Third Problem: Slugs Love My Tender Plants
I don’t recall having this problem years ago, but I certainly have it now. There are tiny slugs under every flowerpot, and large ones stuck to the lid of the compost bin when I lift it to dump my scraps. Their luminescent trails criss-cross the bluestone walks and the lower windows. In summer there are nightly slug fests on the cool wall at my back entrance. The slugs love to eat the coleus I plant under the apple tree and the leaves of the salvia I plant in pots near the bed of hosta and pachysandra. I try to put the young plants out of reach, but many fall victim to these naked, nocturnal, far-reaching gastropods and their voracious appetites.
I had heard once that if you pour them some beer, they will drink it and drown. Well, they must have known I poured them the cheap stuff, because that trick didn’t work.
My West Coast son has had his own slug wars. They bothered his plants. He was reluctant to give them beer. But when one determined slug slimed his way across his patio threshold and was discovered well into living room territory, that was the last straw. At the East Palo Alto Home Depot they offered Dan a solution — copper tape. He was told that slug slime reacts with the copper to produce an electrical shock, and that if he laid tape on the threshold, the slugs would not cross over. It worked! The slugs have been keeping to their side of the line ever since then.

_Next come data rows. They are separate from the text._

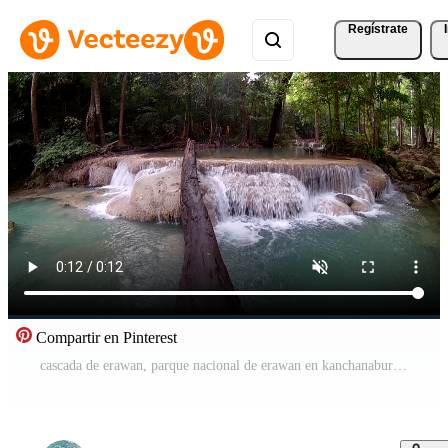
Regístrate
Compartir en Pinterest
cascada de erawan, parque nacional de erawan en kanchanaburi, tailandia Vídeo Gratis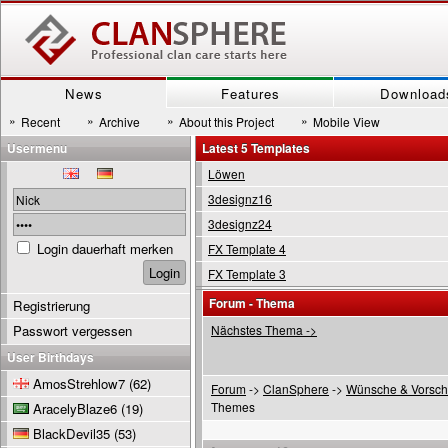
News
Features
Download
»
»
»
»
Recent
Archive
About this Project
Mobile View
Usermenu
Latest 5 Templates
Löwen
3designz16
3designz24
Login dauerhaft merken
FX Template 4
FX Template 3
Forum - Thema
Registrierung
Passwort vergessen
Nächstes Thema ->
User Birthdays
AmosStrehlow7
(62)
Forum
->
ClanSphere
->
Wünsche & Vorsch
Themes
AracelyBlaze6
(19)
BlackDevil35
(53)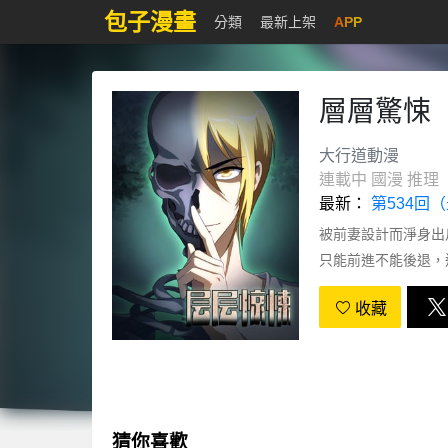
包子漫畫
分類
最新上架
APP
層層驚悚
大行道動漫
連載中
國漫
推理
最新：
第534回
被前妻設計而淨身出
只能前進不能後退，連環
收藏
猜你喜歡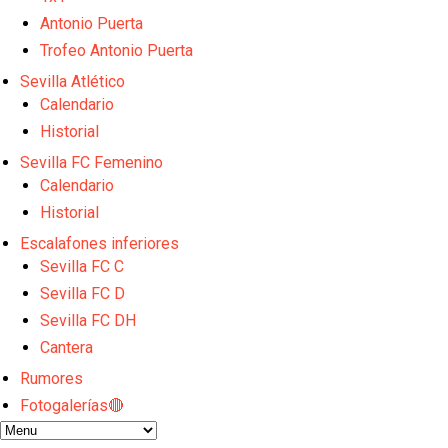
Juanlu se marcha traspasado al Bournemouth
Emery quiere pescar en el Atleti , el Villareal ya t
Antonio Puerta
Vargas y Sow se incorporan al grupo en la sesión d
Trofeo Antonio Puerta
Odysseas Vlachodimos: “El objetivo es mejorar la 
Sevilla Atlético
El Sevilla FC empieza a inscribir a los nuevos fichaj
Nico Guillem:"Es importante que el equipo sea una f
Calendario
Historial
Sevilla FC Femenino
Calendario
Historial
Escalafones inferiores
Sevilla FC C
Sevilla FC D
Sevilla FC DH
Cantera
Rumores
Fotogalerías🔴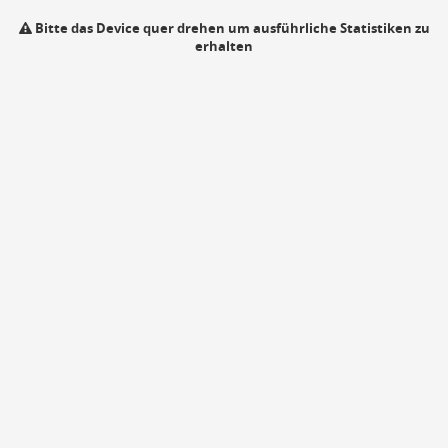
Bitte das Device quer drehen um ausführliche Statistiken zu
erhalten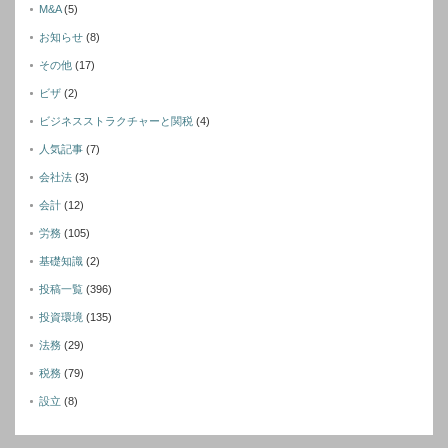
M&A
(5)
お知らせ
(8)
その他
(17)
ビザ
(2)
ビジネスストラクチャーと関税
(4)
人気記事
(7)
会社法
(3)
会計
(12)
労務
(105)
基礎知識
(2)
投稿一覧
(396)
投資環境
(135)
法務
(29)
税務
(79)
設立
(8)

For some reason the East Coast Home Depots don’t stock this item, but you can find it online. Copper is pricey, so it is a bit impractical to think you can create a total anti-slug force field. But you can use it selectively around your most prized potted specimens. At Van Wilgen’s Garden Center, in Branford, a couple of towns over, you can purchase ready-made handcrafted SlugsBeGone baskets, with a ring of copper around the top, fabricated by an enterprising baby boomer, a teacher in his former life. If you are extraordinarily frugal and have plenty of time on your hands, you can harvest your own copper from electrical wiring as Mags from the UK did on the thriftyfun site. I have already sold my old wiring at the scrap yard and don’t have quite that much time. But I plan to roll out some tape before setting my babies out for the summer. I do hope I won’t have to share my best beer.
I have used diatomaceous earth to control slugs with good results. It has the abrasiveness of pumice & scores the slugs' tender widdle undersides, if they try to crawl across it. The only problem is that you have to re-apply after rainfall.